▶ [How to complete this task] Put every line of the material below into a Markdown table with two columns, Row and Line. Number each line in order and skip blank ones.

[Entries from a collection]
══════════════════════════════
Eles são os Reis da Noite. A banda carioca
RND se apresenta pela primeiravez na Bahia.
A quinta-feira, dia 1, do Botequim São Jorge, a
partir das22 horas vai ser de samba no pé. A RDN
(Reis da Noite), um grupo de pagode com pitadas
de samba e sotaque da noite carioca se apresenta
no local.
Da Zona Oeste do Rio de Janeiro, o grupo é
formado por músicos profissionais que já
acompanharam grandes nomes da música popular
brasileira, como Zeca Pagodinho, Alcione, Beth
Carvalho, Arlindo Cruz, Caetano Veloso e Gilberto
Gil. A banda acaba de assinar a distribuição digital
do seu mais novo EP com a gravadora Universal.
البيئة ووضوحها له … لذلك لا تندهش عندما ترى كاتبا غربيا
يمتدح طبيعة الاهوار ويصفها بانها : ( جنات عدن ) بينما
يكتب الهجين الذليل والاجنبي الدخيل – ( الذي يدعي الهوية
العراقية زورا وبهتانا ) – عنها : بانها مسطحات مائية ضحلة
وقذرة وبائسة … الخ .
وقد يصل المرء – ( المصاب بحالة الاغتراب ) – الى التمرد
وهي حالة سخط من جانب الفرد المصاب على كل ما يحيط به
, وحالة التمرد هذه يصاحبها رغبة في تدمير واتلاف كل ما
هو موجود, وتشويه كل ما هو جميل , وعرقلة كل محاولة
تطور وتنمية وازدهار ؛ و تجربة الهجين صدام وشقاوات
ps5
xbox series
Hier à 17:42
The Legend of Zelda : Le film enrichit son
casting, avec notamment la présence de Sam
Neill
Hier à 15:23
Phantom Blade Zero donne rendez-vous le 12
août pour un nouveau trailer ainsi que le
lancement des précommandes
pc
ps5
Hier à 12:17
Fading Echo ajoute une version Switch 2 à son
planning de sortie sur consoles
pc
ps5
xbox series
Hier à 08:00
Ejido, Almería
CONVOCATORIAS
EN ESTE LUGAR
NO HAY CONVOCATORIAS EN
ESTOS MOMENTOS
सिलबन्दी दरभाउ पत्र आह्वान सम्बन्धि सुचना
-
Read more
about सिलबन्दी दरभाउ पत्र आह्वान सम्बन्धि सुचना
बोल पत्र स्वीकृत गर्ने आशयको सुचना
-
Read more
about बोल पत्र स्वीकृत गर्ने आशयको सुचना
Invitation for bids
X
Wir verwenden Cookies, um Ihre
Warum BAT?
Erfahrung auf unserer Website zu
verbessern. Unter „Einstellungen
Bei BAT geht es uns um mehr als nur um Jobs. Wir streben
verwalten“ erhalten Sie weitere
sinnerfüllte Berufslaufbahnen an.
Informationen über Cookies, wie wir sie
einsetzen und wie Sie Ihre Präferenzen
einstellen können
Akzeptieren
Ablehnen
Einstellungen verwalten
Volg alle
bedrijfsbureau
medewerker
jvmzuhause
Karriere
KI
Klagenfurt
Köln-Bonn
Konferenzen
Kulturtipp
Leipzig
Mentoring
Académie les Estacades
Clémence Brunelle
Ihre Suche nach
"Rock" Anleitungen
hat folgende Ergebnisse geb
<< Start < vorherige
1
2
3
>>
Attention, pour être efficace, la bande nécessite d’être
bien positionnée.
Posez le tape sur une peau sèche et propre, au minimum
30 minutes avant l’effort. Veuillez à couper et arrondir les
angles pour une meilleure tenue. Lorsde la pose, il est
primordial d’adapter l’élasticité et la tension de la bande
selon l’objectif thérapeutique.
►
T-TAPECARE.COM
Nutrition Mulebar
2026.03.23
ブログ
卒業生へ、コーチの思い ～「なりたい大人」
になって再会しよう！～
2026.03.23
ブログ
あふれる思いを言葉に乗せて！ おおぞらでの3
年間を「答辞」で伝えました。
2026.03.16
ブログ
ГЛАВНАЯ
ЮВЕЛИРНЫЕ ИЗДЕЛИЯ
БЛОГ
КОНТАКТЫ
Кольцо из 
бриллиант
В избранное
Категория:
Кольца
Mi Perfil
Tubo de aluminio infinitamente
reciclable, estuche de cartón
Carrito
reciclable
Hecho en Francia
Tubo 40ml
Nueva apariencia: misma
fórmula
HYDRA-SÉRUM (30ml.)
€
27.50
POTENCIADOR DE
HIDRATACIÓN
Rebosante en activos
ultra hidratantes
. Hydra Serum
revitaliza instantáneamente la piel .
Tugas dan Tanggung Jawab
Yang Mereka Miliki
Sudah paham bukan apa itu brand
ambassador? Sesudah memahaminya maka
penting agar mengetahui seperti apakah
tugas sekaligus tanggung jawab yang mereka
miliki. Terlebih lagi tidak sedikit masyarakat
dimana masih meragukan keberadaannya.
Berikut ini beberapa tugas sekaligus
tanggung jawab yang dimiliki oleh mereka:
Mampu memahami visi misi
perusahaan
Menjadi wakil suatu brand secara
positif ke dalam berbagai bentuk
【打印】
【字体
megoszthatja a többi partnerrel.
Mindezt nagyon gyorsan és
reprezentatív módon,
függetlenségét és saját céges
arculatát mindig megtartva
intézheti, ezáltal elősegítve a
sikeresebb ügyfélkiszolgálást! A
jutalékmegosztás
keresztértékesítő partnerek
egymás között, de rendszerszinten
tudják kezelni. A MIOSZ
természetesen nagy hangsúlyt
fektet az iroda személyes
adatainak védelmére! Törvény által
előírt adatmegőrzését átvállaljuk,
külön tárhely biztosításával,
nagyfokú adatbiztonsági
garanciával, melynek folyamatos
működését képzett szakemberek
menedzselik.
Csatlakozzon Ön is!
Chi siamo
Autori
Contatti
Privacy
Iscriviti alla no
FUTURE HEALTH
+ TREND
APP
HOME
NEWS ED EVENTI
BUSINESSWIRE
══════════════════════════════
▶ [Solution to this exercise]
| Row | Line |
|---|---|
| 1 | Eles são os Reis da Noite. A banda carioca |
| 2 | RND se apresenta pela primeiravez na Bahia. |
| 3 | A quinta-feira, dia 1, do Botequim São Jorge, a |
| 4 | partir das22 horas vai ser de samba no pé. A RDN |
| 5 | (Reis da Noite), um grupo de pagode com pitadas |
| 6 | de samba e sotaque da noite carioca se apresenta |
| 7 | no local. |
| 8 | Da Zona Oeste do Rio de Janeiro, o grupo é |
| 9 | formado por músicos profissionais que já |
| 10 | acompanharam grandes nomes da música popular |
| 11 | brasileira, como Zeca Pagodinho, Alcione, Beth |
| 12 | Carvalho, Arlindo Cruz, Caetano Veloso e Gilberto |
| 13 | Gil. A banda acaba de assinar a distribuição digital |
| 14 | do seu mais novo EP com a gravadora Universal. |
| 15 | البيئة ووضوحها له … لذلك لا تندهش عندما ترى كاتبا غربيا |
| 16 | يمتدح طبيعة الاهوار ويصفها بانها : ( جنات عدن ) بينما |
| 17 | يكتب الهجين الذليل والاجنبي الدخيل – ( الذي يدعي الهوية |
| 18 | العراقية زورا وبهتانا ) – عنها : بانها مسطحات مائية ضحلة |
| 19 | وقذرة وبائسة … الخ . |
| 20 | وقد يصل المرء – ( المصاب بحالة الاغتراب ) – الى التمرد |
| 21 | وهي حالة سخط من جانب الفرد المصاب على كل ما يحيط به |
| 22 | , وحالة التمرد هذه يصاحبها رغبة في تدمير واتلاف كل ما |
| 23 | هو موجود, وتشويه كل ما هو جميل , وعرقلة كل محاولة |
| 24 | تطور وتنمية وازدهار ؛ و تجربة الهجين صدام وشقاوات |
| 25 | ps5 |
| 26 | xbox series |
| 27 | Hier à 17:42 |
| 28 | The Legend of Zelda : Le film enrichit son |
| 29 | casting, avec notamment la présence de Sam |
| 30 | Neill |
| 31 | Hier à 15:23 |
| 32 | Phantom Blade Zero donne rendez-vous le 12 |
| 33 | août pour un nouveau trailer ainsi que le |
| 34 | lancement des précommandes |
| 35 | pc |
| 36 | ps5 |
| 37 | Hier à 12:17 |
| 38 | Fading Echo ajoute une version Switch 2 à son |
| 39 | planning de sortie sur consoles |
| 40 | pc |
| 41 | ps5 |
| 42 | xbox series |
| 43 | Hier à 08:00 |
| 44 | Ejido, Almería |
| 45 | CONVOCATORIAS |
| 46 | EN ESTE LUGAR |
| 47 | NO HAY CONVOCATORIAS EN |
| 48 | ESTOS MOMENTOS |
| 49 | सिलबन्दी दरभाउ पत्र आह्वान सम्बन्धि सुचना |
| 50 | - |
| 51 | Read more |
| 52 | about सिलबन्दी दरभाउ पत्र आह्वान सम्बन्धि सुचना |
| 53 | बोल पत्र स्वीकृत गर्ने आशयको सुचना |
| 54 | - |
| 55 | Read more |
| 56 | about बोल पत्र स्वीकृत गर्ने आशयको सुचना |
| 57 | Invitation for bids |
| 58 | X |
| 59 | Wir verwenden Cookies, um Ihre |
| 60 | Warum BAT? |
| 61 | Erfahrung auf unserer Website zu |
| 62 | verbessern. Unter „Einstellungen |
| 63 | Bei BAT geht es uns um mehr als nur um Jobs. Wir streben |
| 64 | verwalten“ erhalten Sie weitere |
| 65 | sinnerfüllte Berufslaufbahnen an. |
| 66 | Informationen über Cookies, wie wir sie |
| 67 | einsetzen und wie Sie Ihre Präferenzen |
| 68 | einstellen können |
| 69 | Akzeptieren |
| 70 | Ablehnen |
| 71 | Einstellungen verwalten |
| 72 | Volg alle |
| 73 | bedrijfsbureau |
| 74 | medewerker |
| 75 | jvmzuhause |
| 76 | Karriere |
| 77 | KI |
| 78 | Klagenfurt |
| 79 | Köln-Bonn |
| 80 | Konferenzen |
| 81 | Kulturtipp |
| 82 | Leipzig |
| 83 | Mentoring |
| 84 | Académie les Estacades |
| 85 | Clémence Brunelle |
| 86 | Ihre Suche nach |
| 87 | "Rock" Anleitungen |
| 88 | hat folgende Ergebnisse geb |
| 89 | << Start < vorherige |
| 90 | 1 |
| 91 | 2 |
| 92 | 3 |
| 93 | >> |
| 94 | Attention, pour être efficace, la bande nécessite d’être |
| 95 | bien positionnée. |
| 96 | Posez le tape sur une peau sèche et propre, au minimum |
| 97 | 30 minutes avant l’effort. Veuillez à couper et arrondir les |
| 98 | angles pour une meilleure tenue. Lorsde la pose, il est |
| 99 | primordial d’adapter l’élasticité et la tension de la bande |
| 100 | selon l’objectif thérapeutique. |
| 101 | ► |
| 102 | T-TAPECARE.COM |
| 103 | Nutrition Mulebar |
| 104 | 2026.03.23 |
| 105 | ブログ |
| 106 | 卒業生へ、コーチの思い ～「なりたい大人」 |
| 107 | になって再会しよう！～ |
| 108 | 2026.03.23 |
| 109 | ブログ |
| 110 | あふれる思いを言葉に乗せて！ おおぞらでの3 |
| 111 | 年間を「答辞」で伝えました。 |
| 112 | 2026.03.16 |
| 113 | ブログ |
| 114 | ГЛАВНАЯ |
| 115 | ЮВЕЛИРНЫЕ ИЗДЕЛИЯ |
| 116 | БЛОГ |
| 117 | КОНТАКТЫ |
| 118 | Кольцо из  |
| 119 | бриллиант |
| 120 | В избранное |
| 121 | Категория: |
| 122 | Кольца |
| 123 | Mi Perfil |
| 124 | Tubo de aluminio infinitamente |
| 125 | reciclable, estuche de cartón |
| 126 | Carrito |
| 127 | reciclable |
| 128 | Hecho en Francia |
| 129 | Tubo 40ml |
| 130 | Nueva apariencia: misma |
| 131 | fórmula |
| 132 | HYDRA-SÉRUM (30ml.) |
| 133 | € |
| 134 | 27.50 |
| 135 | POTENCIADOR DE |
| 136 | HIDRATACIÓN |
| 137 | Rebosante en activos |
| 138 | ultra hidratantes |
| 139 | . Hydra Serum |
| 140 | revitaliza instantáneamente la piel . |
| 141 | Tugas dan Tanggung Jawab |
| 142 | Yang Mereka Miliki |
| 143 | Sudah paham bukan apa itu brand |
| 144 | ambassador? Sesudah memahaminya maka |
| 145 | penting agar mengetahui seperti apakah |
| 146 | tugas sekaligus tanggung jawab yang mereka |
| 147 | miliki. Terlebih lagi tidak sedikit masyarakat |
| 148 | dimana masih meragukan keberadaannya. |
| 149 | Berikut ini beberapa tugas sekaligus |
| 150 | tanggung jawab yang dimiliki oleh mereka: |
| 151 | Mampu memahami visi misi |
| 152 | perusahaan |
| 153 | Menjadi wakil suatu brand secara |
| 154 | positif ke dalam berbagai bentuk |
| 155 | 【打印】 |
| 156 | 【字体 |
| 157 | megoszthatja a többi partnerrel. |
| 158 | Mindezt nagyon gyorsan és |
| 159 | reprezentatív módon, |
| 160 | függetlenségét és saját céges |
| 161 | arculatát mindig megtartva |
| 162 | intézheti, ezáltal elősegítve a |
| 163 | sikeresebb ügyfélkiszolgálást! A |
| 164 | jutalékmegosztás |
| 165 | keresztértékesítő partnerek |
| 166 | egymás között, de rendszerszinten |
| 167 | tudják kezelni. A MIOSZ |
| 168 | természetesen nagy hangsúlyt |
| 169 | fektet az iroda személyes |
| 170 | adatainak védelmére! Törvény által |
| 171 | előírt adatmegőrzését átvállaljuk, |
| 172 | külön tárhely biztosításával, |
| 173 | nagyfokú adatbiztonsági |
| 174 | garanciával, melynek folyamatos |
| 175 | működését képzett szakemberek |
| 176 | menedzselik. |
| 177 | Csatlakozzon Ön is! |
| 178 | Chi siamo |
| 179 | Autori |
| 180 | Contatti |
| 181 | Privacy |
| 182 | Iscriviti alla no |
| 183 | FUTURE HEALTH |
| 184 | + TREND |
| 185 | APP |
| 186 | HOME |
| 187 | NEWS ED EVENTI |
| 188 | BUSINESSWIRE |